Stored dataset items ::

# # # # #

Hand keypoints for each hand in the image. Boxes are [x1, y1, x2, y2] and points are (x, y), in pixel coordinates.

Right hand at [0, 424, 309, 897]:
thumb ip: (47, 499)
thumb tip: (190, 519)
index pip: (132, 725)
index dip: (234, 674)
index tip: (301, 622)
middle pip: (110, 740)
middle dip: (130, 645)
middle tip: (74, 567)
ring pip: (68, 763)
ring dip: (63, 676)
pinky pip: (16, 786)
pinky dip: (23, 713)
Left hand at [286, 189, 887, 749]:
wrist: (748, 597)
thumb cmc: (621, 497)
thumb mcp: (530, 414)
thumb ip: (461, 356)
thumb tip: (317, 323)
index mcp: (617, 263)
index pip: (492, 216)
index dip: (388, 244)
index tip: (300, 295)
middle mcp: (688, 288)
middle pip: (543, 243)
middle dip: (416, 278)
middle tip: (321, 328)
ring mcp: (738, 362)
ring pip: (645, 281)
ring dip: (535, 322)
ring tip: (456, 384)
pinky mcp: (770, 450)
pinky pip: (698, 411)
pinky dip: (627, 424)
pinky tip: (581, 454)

# # # # #

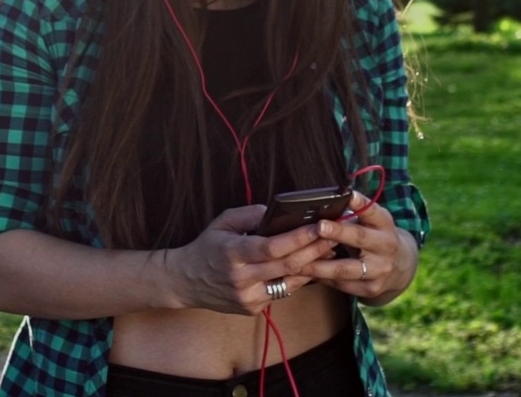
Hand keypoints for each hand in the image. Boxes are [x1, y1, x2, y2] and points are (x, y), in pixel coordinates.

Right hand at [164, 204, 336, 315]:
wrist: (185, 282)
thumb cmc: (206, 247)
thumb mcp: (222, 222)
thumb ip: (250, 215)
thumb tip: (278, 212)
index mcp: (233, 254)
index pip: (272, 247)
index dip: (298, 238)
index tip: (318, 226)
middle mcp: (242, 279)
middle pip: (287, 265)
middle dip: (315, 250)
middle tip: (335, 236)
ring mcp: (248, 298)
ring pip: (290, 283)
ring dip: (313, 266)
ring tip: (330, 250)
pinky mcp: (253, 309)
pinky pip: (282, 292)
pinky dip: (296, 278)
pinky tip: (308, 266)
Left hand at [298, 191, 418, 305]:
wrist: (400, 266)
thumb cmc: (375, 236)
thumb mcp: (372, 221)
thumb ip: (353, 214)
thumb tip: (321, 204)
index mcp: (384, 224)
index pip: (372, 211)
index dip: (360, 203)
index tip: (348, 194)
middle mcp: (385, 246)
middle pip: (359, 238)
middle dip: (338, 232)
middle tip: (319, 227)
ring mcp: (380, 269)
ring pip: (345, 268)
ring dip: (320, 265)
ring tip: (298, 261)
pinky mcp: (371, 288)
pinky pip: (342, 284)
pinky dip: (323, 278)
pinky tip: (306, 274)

# # # # #

Your instructions :: Your answer should consist only of the lines above between the line holding "middle mcp: (688, 288)" and the line holding "pinky tip: (581, 454)", inclusive, each transcribed exactly.

Written answer ::
middle mcp: (688, 288)
middle pip: (543, 243)
middle dip: (416, 278)
middle tip: (321, 328)
ring mcp: (738, 362)
ring pip: (645, 281)
ring dip: (535, 322)
ring tip: (456, 384)
pinky mcp: (770, 450)
pinky pip: (698, 411)
pinky dip: (627, 424)
pinky tip: (581, 454)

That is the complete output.